PAGE EXTRACT:

I am one person with autism

Why am I writing a blog about Asperger’s Syndrome (AS) when there are so many information, advocates and auto-biographies out there on the autism spectrum and AS?

Firstly, in the hope of making my dream comes true, I see the need to reach out to a wider audience. There is nothing noble about my motivation writing this blog, which is driven entirely by self-serving interests. Secondly, many times I read about a topic by someone on the spectrum, I do not find myself identifying with them. I thought they do not represent me. While I find that a bit unsettling, I take that to be an affirmation of the saying that “When you’ve met one person with autism, you’ve met one person with autism” (Dr. Stephen Shore). This means no two autistic individuals are the same and in vain of finding a source that speaks to my mind, I decide to write my own (you could say that is the narcissistic motive). This blog is about MY autism. 

During my childhood and adolescent years, I didn’t understand why it is that I don’t seem to fit into the groups in my class. I didn’t seem to share a common topic with my classmates and didn’t understand the social dynamics going on. Then I grew up and heard about autism and AS. I find out about Professor Tony Attwood, a leading expert on AS, and his book, “The Complete Guide to Asperger’s Syndrome”. As I was reading it, everything seems to fall into place I was thinking, “that’s me!” 

I read there is a phase of making peace with yourself after getting a diagnosis in adulthood. However, that was only a brief phase in my case. No sooner than I finish reading the book, I have so many questions in my mind I thought what I need right now is A Complete Guide to Neurotypicals (a term to refer to the ordinary population). At the same time, as I start to read more about the experiences of other people on the spectrum, I become troubled by the fact that I don’t find myself identifying with their experiences. It is ironic that after all those years of wondering why it is that I’m different from my peers, I am now wondering why it is that I’m different from my fellow Aspies (people with AS). There is such a tremendous amount of knowledge to learn about the human brain and mind. I am not so much troubled by the fact that I am different, it is the lack of understanding, not knowing why or what makes me or us different, that troubles me. Personally, I do not want to be an enslaved to the mundane worldly affairs so being different is good and for anyone saying weird is bad or alone is lonely, I beg to differ. I think it is awesome to be weird and a blessing to be alone.

EXCERPTED DATA:
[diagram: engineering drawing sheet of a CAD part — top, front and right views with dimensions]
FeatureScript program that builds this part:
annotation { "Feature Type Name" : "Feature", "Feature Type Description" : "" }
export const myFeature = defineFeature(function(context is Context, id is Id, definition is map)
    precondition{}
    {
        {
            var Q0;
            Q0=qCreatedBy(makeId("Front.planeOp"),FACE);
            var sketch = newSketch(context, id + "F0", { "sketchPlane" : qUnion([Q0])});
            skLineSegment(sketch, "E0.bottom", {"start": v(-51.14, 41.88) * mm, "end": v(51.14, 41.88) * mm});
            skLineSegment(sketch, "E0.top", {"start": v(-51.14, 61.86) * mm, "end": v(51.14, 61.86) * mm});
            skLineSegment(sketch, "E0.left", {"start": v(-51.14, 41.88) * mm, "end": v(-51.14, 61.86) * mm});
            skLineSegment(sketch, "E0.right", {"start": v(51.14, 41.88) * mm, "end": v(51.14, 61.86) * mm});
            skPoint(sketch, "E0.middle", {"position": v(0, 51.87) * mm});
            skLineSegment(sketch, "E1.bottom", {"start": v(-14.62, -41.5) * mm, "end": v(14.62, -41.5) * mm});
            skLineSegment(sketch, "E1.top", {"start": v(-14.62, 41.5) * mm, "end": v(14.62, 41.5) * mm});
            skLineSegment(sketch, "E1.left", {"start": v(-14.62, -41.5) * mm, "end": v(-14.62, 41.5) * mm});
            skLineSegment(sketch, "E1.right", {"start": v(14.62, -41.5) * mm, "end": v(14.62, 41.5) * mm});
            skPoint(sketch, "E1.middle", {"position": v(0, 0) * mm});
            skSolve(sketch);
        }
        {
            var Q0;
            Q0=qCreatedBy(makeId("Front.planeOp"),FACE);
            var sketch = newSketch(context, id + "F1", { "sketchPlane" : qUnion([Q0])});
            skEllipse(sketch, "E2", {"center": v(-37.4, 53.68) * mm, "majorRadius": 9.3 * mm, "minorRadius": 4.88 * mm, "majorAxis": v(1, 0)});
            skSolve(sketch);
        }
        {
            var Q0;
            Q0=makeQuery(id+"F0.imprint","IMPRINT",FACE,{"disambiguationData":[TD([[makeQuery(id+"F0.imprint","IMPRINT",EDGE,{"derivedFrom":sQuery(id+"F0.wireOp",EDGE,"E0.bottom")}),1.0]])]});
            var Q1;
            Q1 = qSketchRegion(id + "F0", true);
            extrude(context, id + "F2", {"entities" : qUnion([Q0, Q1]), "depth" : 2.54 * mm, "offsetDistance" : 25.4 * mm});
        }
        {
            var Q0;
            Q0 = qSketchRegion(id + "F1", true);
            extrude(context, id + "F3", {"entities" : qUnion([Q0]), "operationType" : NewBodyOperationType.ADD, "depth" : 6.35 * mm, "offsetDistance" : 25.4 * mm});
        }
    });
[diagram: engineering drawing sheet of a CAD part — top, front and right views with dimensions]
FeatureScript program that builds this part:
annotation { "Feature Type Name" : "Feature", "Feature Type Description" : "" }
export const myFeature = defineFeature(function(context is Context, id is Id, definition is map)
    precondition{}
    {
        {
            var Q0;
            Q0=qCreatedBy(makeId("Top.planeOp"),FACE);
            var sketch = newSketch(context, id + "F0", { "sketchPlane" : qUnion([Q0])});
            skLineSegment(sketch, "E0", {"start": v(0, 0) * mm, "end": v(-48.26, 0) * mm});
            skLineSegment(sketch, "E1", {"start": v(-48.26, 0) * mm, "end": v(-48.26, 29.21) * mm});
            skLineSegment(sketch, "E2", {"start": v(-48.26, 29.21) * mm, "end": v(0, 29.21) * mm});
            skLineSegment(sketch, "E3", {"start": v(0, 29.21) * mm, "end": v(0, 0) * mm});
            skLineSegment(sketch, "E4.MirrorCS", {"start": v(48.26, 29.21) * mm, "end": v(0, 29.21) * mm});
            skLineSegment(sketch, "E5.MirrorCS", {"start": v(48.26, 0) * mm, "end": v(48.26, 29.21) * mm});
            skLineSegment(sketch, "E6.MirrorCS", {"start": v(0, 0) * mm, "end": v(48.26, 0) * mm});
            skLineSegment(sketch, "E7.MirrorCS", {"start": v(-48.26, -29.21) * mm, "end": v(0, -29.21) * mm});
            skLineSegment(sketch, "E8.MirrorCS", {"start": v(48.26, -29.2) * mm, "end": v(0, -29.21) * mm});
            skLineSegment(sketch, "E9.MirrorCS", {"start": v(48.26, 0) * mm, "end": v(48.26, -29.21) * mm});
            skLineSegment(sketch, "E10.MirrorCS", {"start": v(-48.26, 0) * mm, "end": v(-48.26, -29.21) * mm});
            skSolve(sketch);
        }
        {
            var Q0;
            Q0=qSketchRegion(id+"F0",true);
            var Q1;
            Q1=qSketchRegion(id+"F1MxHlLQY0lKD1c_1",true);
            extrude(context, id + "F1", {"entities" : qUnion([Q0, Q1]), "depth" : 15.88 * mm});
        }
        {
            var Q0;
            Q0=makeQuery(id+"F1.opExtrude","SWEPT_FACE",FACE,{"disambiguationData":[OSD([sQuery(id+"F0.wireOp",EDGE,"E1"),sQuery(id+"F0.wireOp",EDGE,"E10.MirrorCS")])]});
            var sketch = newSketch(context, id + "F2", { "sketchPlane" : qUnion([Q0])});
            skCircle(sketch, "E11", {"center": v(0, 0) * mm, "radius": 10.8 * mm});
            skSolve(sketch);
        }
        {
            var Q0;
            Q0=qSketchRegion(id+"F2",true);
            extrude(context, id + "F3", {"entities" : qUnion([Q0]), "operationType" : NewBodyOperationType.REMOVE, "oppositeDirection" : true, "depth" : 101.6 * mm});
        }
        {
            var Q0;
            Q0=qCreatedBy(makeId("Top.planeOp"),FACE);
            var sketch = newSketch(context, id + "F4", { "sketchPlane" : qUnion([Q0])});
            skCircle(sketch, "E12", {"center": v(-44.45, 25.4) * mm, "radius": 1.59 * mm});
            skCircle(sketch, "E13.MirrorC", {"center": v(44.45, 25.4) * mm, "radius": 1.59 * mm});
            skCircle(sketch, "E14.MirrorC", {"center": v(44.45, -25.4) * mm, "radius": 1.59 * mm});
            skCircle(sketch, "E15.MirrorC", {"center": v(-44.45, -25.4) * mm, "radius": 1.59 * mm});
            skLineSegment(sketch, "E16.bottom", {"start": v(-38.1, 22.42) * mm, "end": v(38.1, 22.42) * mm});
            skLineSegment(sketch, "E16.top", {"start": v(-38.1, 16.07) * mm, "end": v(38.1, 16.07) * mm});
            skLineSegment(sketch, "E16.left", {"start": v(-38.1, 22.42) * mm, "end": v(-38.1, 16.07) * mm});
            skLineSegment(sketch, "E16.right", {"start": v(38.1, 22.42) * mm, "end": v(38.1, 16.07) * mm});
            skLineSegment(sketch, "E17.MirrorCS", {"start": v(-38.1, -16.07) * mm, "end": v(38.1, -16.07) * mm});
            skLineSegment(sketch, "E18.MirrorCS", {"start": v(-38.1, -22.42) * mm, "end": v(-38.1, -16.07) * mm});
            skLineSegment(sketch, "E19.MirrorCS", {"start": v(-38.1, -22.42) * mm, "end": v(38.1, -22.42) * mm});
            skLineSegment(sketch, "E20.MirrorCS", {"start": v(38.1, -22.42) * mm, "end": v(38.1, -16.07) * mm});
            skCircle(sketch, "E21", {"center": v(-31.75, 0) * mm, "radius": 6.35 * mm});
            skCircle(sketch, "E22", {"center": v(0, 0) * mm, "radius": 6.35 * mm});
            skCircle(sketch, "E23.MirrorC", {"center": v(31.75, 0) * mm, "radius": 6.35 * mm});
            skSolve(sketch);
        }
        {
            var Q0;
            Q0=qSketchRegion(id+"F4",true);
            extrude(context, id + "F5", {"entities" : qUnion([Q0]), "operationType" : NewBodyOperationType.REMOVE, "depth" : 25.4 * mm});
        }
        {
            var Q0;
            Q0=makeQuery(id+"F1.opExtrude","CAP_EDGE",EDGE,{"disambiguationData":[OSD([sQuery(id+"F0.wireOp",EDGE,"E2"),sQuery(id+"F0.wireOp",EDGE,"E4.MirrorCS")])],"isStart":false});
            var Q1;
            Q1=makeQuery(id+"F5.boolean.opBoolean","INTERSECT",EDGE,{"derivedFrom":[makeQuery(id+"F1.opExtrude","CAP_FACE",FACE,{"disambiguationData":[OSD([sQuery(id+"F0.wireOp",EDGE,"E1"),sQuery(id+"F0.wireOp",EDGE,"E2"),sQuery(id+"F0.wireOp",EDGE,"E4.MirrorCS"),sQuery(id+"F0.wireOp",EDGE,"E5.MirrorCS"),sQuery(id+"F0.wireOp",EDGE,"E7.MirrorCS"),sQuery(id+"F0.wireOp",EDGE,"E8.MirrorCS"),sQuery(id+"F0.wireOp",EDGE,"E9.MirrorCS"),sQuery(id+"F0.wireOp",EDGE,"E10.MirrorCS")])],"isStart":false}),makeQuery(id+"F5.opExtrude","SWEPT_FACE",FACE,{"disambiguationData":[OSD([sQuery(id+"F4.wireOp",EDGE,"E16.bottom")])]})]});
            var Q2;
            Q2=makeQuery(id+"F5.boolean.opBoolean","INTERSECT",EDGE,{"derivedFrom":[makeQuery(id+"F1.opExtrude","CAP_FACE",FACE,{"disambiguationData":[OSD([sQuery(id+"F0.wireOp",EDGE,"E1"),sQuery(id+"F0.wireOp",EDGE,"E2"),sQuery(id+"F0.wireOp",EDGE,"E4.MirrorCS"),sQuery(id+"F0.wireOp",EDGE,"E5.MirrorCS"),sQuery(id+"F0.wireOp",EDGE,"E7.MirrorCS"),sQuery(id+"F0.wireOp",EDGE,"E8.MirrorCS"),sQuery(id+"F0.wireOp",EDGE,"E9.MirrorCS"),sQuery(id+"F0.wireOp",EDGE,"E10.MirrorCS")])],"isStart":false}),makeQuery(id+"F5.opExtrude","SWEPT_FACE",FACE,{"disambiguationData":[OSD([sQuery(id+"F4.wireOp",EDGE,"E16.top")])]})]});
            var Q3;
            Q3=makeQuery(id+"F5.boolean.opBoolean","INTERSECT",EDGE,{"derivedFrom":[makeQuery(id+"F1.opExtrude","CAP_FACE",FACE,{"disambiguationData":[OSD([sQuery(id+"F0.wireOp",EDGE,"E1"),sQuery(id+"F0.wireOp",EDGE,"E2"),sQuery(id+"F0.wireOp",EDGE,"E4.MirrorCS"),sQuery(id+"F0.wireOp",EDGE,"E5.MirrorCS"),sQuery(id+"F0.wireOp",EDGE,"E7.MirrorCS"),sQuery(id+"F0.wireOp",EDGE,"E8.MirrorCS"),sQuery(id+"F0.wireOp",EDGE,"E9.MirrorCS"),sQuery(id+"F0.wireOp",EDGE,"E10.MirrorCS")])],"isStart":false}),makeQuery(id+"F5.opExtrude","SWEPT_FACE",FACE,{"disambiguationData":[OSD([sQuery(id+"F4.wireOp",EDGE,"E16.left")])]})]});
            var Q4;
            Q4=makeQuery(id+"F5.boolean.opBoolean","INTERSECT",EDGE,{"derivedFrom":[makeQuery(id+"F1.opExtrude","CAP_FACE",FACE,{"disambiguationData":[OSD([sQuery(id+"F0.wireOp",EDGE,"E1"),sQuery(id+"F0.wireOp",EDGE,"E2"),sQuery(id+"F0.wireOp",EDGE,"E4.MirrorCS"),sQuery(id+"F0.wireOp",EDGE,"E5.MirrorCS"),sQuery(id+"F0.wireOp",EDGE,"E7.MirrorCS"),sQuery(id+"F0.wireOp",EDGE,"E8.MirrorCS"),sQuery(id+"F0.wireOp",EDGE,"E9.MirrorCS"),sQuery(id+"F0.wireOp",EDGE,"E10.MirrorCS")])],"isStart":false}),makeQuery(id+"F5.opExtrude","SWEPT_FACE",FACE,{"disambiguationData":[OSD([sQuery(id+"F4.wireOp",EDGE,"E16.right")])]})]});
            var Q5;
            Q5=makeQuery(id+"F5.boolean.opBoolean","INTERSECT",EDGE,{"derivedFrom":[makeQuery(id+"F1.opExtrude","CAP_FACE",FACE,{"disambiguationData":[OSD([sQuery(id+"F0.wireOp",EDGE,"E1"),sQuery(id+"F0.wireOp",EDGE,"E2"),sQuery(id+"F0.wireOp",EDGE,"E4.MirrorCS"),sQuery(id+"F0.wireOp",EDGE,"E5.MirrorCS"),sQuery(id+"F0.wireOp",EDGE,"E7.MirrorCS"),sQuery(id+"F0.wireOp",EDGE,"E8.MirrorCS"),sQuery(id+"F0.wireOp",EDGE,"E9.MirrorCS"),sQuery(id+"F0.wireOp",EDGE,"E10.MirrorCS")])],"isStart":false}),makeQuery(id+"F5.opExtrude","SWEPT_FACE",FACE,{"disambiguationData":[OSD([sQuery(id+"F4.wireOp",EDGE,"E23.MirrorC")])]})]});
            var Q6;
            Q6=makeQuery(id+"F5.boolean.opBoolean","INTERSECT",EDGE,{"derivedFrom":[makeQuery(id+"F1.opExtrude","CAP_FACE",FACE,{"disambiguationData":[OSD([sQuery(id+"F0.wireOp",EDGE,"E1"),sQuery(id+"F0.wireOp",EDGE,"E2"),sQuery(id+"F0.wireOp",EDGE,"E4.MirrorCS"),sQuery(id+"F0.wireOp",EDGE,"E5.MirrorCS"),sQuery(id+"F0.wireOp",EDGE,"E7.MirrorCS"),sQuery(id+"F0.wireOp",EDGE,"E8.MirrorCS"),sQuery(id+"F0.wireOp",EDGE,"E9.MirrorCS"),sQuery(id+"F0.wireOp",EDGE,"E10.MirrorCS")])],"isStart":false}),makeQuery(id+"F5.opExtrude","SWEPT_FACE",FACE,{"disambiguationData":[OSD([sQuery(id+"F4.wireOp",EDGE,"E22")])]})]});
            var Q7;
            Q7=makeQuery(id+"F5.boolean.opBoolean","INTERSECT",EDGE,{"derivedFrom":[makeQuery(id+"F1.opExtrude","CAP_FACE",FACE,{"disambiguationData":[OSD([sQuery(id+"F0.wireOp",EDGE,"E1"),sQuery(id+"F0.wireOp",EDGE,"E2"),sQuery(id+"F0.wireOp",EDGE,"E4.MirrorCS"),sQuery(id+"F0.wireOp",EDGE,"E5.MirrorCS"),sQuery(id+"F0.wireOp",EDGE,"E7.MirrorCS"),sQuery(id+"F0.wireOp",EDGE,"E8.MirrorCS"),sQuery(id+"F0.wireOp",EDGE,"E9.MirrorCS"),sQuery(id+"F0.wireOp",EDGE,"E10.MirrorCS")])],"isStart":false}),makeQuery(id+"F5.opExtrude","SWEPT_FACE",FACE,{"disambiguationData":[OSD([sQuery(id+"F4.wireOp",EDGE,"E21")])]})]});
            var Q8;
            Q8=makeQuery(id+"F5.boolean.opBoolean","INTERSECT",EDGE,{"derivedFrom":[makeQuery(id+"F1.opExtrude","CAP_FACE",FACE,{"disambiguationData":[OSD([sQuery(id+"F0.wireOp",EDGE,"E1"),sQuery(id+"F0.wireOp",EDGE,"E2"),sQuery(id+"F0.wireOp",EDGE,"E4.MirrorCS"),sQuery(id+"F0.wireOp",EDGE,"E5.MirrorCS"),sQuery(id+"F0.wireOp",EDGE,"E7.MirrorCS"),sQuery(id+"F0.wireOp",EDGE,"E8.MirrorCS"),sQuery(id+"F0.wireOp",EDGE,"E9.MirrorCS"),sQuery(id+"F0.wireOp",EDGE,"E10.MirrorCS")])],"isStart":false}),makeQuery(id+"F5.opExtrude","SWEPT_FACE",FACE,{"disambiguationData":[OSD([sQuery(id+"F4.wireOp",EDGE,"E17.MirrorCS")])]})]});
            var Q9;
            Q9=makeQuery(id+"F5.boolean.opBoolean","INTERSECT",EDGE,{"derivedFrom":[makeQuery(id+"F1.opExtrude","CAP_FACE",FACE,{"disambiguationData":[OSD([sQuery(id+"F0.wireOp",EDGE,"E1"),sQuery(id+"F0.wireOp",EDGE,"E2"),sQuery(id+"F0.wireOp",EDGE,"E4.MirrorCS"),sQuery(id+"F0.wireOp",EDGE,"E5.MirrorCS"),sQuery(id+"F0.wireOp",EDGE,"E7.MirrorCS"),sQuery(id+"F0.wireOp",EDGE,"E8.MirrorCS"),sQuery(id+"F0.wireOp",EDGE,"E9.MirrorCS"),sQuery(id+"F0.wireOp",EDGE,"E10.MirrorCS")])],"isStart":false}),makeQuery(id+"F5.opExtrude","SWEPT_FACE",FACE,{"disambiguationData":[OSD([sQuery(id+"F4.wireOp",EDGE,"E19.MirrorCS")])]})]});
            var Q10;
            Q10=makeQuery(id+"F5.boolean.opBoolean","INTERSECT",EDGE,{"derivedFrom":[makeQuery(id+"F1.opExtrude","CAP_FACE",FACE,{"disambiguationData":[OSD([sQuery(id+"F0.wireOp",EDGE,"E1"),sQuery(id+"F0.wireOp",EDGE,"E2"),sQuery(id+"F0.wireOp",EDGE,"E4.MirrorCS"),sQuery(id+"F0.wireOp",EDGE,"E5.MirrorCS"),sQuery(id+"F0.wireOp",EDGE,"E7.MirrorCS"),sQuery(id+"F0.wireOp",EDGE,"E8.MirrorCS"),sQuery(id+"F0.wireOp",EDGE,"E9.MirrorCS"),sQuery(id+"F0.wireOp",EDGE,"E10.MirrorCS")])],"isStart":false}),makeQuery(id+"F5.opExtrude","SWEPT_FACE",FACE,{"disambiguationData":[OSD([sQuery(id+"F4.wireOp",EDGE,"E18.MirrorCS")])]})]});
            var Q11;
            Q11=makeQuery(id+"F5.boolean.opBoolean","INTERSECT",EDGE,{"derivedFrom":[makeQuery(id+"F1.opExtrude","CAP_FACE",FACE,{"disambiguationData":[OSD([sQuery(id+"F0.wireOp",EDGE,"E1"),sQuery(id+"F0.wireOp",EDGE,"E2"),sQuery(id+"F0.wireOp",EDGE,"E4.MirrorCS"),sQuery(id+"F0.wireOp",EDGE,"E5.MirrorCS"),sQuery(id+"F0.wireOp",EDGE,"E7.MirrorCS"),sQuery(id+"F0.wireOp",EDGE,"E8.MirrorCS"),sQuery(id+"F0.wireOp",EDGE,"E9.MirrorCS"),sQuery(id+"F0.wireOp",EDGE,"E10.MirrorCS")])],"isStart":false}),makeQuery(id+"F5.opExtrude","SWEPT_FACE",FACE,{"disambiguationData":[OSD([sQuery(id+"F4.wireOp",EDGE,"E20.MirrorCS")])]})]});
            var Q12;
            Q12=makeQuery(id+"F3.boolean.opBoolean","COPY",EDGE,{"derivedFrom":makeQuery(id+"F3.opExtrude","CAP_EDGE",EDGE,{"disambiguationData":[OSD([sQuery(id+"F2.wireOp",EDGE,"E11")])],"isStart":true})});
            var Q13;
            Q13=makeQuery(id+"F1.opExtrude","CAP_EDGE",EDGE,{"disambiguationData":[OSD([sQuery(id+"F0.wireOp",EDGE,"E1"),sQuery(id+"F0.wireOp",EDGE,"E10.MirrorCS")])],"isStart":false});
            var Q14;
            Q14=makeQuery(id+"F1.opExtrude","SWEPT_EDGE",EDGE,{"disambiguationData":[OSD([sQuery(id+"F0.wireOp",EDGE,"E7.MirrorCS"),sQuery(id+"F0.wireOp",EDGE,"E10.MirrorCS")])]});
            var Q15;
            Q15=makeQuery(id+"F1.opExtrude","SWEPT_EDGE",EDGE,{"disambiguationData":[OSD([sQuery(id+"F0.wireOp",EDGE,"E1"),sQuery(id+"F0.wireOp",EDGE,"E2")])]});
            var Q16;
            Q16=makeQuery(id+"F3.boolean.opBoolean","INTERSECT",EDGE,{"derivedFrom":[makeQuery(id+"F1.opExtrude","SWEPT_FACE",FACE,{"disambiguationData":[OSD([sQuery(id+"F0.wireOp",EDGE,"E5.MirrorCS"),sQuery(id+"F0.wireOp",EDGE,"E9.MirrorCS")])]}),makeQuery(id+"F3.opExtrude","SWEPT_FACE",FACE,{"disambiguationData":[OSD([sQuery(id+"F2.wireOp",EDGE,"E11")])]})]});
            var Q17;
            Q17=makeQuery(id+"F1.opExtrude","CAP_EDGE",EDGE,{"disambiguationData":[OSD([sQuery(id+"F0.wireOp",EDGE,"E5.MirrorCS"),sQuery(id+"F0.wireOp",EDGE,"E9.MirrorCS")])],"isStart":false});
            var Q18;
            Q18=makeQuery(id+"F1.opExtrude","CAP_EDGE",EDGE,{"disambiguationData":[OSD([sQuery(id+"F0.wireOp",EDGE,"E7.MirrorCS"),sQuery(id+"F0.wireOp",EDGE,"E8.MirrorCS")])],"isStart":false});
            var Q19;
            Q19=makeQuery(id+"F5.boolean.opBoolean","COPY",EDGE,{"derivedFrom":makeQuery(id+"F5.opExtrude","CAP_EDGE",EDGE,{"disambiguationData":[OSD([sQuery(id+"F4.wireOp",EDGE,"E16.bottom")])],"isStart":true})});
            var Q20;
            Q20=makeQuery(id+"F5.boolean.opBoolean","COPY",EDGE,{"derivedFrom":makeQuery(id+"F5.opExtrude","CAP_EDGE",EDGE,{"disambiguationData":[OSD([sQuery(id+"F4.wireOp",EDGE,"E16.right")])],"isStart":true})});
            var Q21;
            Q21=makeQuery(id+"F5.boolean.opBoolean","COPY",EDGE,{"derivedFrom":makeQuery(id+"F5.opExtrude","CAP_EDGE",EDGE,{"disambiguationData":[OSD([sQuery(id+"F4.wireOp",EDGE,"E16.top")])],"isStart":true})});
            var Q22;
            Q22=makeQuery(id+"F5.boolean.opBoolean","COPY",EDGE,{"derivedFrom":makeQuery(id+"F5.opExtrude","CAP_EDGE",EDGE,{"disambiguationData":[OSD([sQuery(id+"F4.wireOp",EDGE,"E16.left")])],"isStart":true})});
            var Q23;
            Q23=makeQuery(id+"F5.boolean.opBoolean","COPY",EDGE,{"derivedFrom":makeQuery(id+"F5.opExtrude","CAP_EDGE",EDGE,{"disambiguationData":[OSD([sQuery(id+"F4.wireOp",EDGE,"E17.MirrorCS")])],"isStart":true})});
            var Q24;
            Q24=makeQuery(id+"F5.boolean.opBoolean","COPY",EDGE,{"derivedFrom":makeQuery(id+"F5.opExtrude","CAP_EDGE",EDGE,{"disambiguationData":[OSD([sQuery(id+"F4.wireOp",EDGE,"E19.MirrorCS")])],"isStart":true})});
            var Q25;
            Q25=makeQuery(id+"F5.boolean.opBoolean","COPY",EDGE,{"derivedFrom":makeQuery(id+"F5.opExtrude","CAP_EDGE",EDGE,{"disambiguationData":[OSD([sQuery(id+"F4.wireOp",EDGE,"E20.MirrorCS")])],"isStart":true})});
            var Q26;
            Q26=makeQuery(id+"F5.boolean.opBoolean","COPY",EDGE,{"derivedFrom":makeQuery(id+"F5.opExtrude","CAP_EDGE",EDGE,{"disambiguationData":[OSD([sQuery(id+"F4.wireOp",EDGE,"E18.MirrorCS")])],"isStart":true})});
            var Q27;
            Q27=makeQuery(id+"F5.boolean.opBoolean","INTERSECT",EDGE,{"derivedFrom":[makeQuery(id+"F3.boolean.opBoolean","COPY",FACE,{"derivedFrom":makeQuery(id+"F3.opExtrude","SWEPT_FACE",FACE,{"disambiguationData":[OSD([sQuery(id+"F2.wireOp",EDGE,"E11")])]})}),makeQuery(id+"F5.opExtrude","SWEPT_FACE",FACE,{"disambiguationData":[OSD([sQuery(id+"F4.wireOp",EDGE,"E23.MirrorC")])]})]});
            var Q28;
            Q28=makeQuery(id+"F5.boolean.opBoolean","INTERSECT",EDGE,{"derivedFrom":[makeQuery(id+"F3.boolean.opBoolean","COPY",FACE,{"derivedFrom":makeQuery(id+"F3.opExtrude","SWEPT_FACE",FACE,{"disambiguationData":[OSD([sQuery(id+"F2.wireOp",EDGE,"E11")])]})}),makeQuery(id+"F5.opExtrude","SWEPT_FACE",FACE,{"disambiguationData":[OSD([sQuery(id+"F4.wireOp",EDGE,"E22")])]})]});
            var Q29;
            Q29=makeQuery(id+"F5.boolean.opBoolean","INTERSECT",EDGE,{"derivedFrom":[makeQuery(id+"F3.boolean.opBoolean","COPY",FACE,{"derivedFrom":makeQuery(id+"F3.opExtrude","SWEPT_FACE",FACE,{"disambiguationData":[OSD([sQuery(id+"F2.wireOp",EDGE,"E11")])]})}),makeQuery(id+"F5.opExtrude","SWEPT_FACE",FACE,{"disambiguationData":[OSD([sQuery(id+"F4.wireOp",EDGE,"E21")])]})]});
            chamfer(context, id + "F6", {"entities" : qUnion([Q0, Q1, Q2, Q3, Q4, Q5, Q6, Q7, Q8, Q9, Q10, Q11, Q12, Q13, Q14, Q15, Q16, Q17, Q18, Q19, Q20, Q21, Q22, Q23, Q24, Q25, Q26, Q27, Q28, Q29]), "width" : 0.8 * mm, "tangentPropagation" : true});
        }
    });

TASK A:
Which book by Professor Tony Attwood does the blog post name?
TASK B:
Duplicate the blog post between "Firstly, in the" and "about MY autism.", inclusive.
TASK C:
What are all the passages the blog post sets in quotation marks?
The entries have no role here; only the blog post matters.

WRITTEN RESPONSE A:
“The Complete Guide to Asperger’s Syndrome”

WRITTEN RESPONSE B:
Firstly, in the hope of making my dream comes true, I see the need to reach out to a wider audience. There is nothing noble about my motivation writing this blog, which is driven entirely by self-serving interests. Secondly, many times I read about a topic by someone on the spectrum, I do not find myself identifying with them. I thought they do not represent me. While I find that a bit unsettling, I take that to be an affirmation of the saying that “When you’ve met one person with autism, you’ve met one person with autism” (Dr. Stephen Shore). This means no two autistic individuals are the same and in vain of finding a source that speaks to my mind, I decide to write my own (you could say that is the narcissistic motive). This blog is about MY autism.

WRITTEN RESPONSE C:
- When you’ve met one person with autism, you’ve met one person with autism
- The Complete Guide to Asperger’s Syndrome
- that’s me!